__Exercise requirements__. Reproduce the lines from the line with "Great for everyday computing" to the line with "VICTIM SUPPORT", both included, word for word.
###
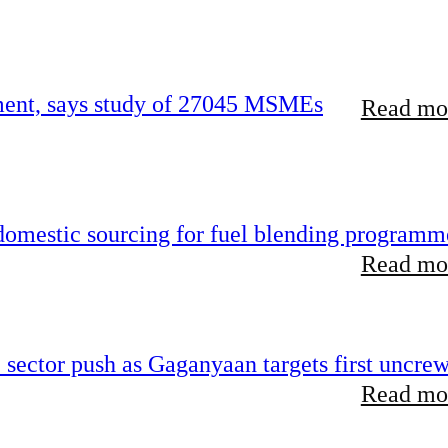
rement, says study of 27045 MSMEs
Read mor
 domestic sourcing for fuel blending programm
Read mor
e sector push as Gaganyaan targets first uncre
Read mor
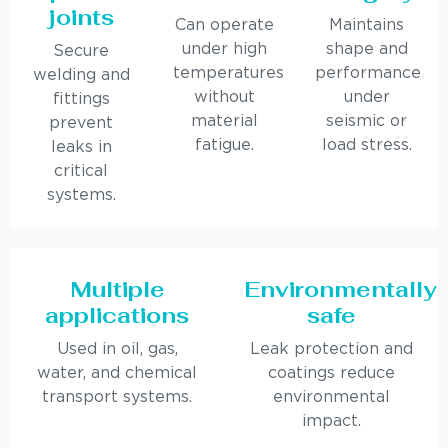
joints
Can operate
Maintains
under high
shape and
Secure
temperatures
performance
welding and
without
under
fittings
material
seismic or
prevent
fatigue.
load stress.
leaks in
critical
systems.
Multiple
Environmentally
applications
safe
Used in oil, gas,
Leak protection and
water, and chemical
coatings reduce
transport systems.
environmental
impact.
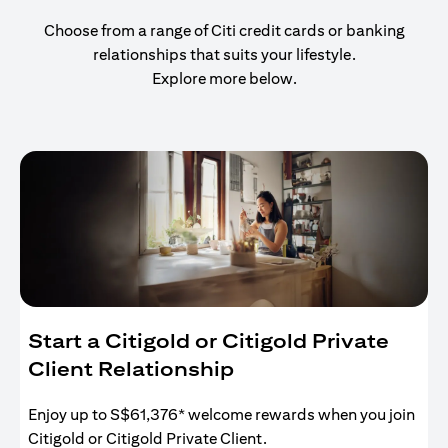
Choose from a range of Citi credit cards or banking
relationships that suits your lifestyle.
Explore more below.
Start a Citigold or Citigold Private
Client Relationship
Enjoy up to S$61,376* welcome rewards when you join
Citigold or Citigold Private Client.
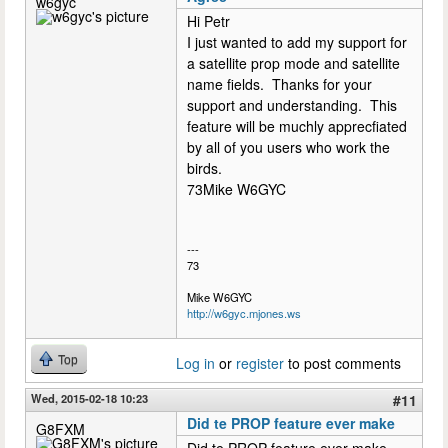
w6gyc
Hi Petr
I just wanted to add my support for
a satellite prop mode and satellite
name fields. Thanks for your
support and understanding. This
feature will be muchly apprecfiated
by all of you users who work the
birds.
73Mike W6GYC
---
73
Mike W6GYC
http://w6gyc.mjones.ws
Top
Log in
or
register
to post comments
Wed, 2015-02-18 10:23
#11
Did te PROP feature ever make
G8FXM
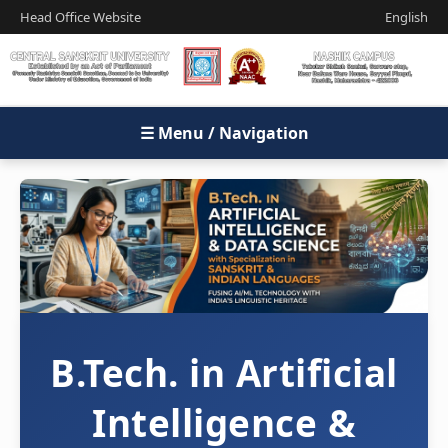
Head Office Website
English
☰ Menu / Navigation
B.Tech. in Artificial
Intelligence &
###
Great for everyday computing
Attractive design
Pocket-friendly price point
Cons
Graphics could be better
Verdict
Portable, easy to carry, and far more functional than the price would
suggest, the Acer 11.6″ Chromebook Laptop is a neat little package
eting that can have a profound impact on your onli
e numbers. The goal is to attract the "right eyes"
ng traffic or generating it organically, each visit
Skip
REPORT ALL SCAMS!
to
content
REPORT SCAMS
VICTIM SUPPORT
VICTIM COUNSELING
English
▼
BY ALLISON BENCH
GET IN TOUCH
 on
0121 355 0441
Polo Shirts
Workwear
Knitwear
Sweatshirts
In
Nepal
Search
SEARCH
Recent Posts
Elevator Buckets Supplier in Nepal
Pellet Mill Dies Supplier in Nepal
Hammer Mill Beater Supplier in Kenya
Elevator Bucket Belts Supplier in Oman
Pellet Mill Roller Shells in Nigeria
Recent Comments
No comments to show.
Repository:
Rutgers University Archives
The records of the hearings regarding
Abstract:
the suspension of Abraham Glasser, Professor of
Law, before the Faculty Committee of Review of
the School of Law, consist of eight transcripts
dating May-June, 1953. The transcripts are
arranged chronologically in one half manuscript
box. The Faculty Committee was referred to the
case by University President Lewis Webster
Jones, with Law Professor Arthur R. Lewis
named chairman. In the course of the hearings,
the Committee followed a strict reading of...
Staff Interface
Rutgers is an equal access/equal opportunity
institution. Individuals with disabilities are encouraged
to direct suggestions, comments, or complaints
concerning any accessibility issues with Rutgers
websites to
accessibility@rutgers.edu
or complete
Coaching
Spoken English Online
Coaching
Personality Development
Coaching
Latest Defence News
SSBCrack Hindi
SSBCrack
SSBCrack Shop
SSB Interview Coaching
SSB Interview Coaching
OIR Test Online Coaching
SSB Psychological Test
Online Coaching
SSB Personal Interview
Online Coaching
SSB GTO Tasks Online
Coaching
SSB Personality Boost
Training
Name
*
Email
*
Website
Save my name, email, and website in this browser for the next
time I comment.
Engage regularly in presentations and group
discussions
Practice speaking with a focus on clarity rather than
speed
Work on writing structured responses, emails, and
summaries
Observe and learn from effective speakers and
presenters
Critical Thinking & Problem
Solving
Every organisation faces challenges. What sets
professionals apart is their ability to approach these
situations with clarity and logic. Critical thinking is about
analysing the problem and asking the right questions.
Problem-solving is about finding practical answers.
###
__Exercise answer__.
Great for everyday computing
Attractive design
Pocket-friendly price point
Cons
Graphics could be better
Verdict
Portable, easy to carry, and far more functional than the price would
suggest, the Acer 11.6″ Chromebook Laptop is a neat little package
eting that can have a profound impact on your onli
e numbers. The goal is to attract the "right eyes"
ng traffic or generating it organically, each visit
Skip
REPORT ALL SCAMS!
to
content
REPORT SCAMS
VICTIM SUPPORT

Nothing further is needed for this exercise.